Una svolta decisiva fu la legge n. 903 del 9 dicembre 1977, che rese obbligatoria la parità di trattamento sul lavoro tra uomini e donne: anche le donne avrebbero potuto lavorare di notte, percependo le stesse retribuzioni degli uomini.
 
 I notturnisti supplenti: studenti e impiegati

Tra gli anni Cinquanta e Sessanta tra i notturnisti si riscontrava la presenza di molti studenti universitari, assunti generalmente con la qualifica di “notturnista supplente”. Il loro lavoro era limitato a due ore, dalle 22 alle 24, l’ultima fascia oraria che registrava ancora un flusso consistente di chiamate in centrale e che richiedeva quindi una maggiore presenza di personale.
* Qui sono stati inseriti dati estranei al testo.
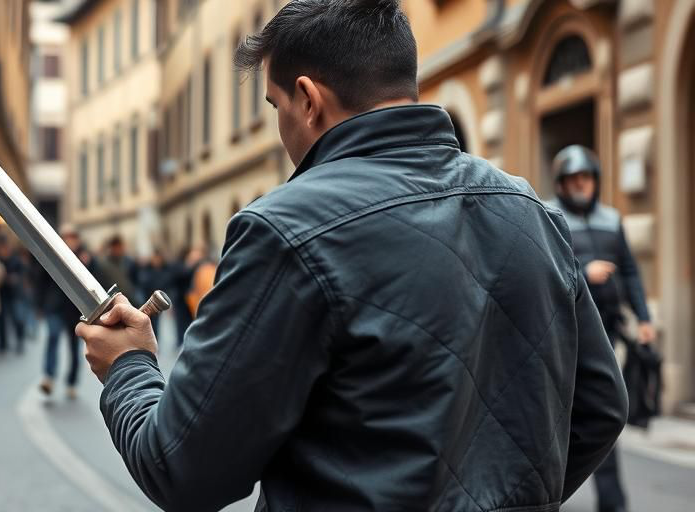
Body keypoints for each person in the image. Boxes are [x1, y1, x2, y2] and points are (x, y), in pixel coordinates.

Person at [75, 1, 628, 510]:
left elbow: (181, 469)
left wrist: (129, 367)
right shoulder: (530, 210)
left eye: (276, 105)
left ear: (309, 100)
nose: (279, 127)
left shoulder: (285, 229)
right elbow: (600, 408)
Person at [548, 145, 655, 512]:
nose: (581, 185)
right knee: (564, 414)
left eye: (587, 178)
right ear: (561, 183)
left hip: (606, 333)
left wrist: (644, 319)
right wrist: (584, 273)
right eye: (574, 179)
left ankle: (613, 502)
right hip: (565, 333)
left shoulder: (613, 220)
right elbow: (545, 272)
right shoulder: (550, 216)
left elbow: (630, 272)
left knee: (607, 408)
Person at [37, 226, 96, 400]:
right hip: (54, 307)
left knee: (73, 347)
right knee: (53, 337)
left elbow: (94, 281)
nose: (70, 241)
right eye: (66, 237)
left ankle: (71, 382)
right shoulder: (52, 254)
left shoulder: (86, 257)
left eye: (73, 237)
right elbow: (41, 280)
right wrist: (40, 305)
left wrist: (89, 263)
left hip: (76, 310)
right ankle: (49, 377)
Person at [0, 235, 26, 354]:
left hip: (15, 294)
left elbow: (22, 273)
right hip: (1, 294)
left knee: (17, 318)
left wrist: (15, 278)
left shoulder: (15, 259)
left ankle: (20, 341)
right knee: (0, 320)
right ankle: (2, 344)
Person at [100, 235, 139, 304]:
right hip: (116, 299)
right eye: (116, 247)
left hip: (131, 295)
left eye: (120, 247)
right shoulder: (104, 265)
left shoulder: (128, 261)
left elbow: (135, 277)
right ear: (111, 248)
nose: (119, 250)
Come risulta dalle carte Stipel, il notturnista supplente veniva ricercato preferibilmente tra studenti universitari, alla ricerca di un part time per mantenersi agli studi, e  tra gli impiegati di ruolo dello Stato, che avevano così la possibilità di arrotondare lo stipendio. Ricorrendo a chi era già impiegato, l’azienda era esonerata dall’obbligo di versare i contributi Inps, Inam e Ina-Casa. Il livello di istruzione dei notturnisti era dunque piuttosto elevato. Ad esempio, negli anni 1960-1961, da un’analisi delle domande di assunzione presso la centrale interurbana di Torino, su 33
aspiranti notturnisti, con un’età media di circa 23 anni, tutti i candidati, tranne uno, risultavano in possesso del diploma di scuola media superiore, e ben 9 di essi dichiaravano di frequentare l’università. Alle figure del notturnista ordinario e del supplente si aggiungeva quella dei “notturnisti complementari”, destinati a sostituire i titolari.
 
 Al centralino, ma non solo

I “notturnisti”, come le operatrici telefoniche diurne, erano l’elemento centrale dei servizi legati alle comunicazioni interurbane (fino al 1970, anno in cui fu completata la teleselezione nazionale) e ai “servizi speciali” (sveglia, ora esatta, informazioni elenco abbonati, chiamata taxi, informazioni sportive, ecc..), in rapida espansione a partire dagli anni Cinquanta. Essi, inoltre, venivano impiegati per il quotidiano lavoro di aggiornamento degli elenchi telefonici: ogni notte, sulla base di un documento stilato manualmente e fornito dall’allora “commerciale”, i notturnisti dovevano cancellare dall’elenco base gli utenti traslocati o cessati e compilare contemporaneamente un nuovo elenco “aggiuntivo” contenente le nuove posizioni. Tutto ciò fino alla fine degli anni Sessanta, quando gli archivi cartacei furono sostituiti da un sistema automatico prima e informatizzato poi. A Torino, nel 1960, mentre le telefoniste diurne addette alla commutazione erano 187 e 133 quelle dei servizi speciali, i notturnisti che operavano nell’intera centrale erano 33.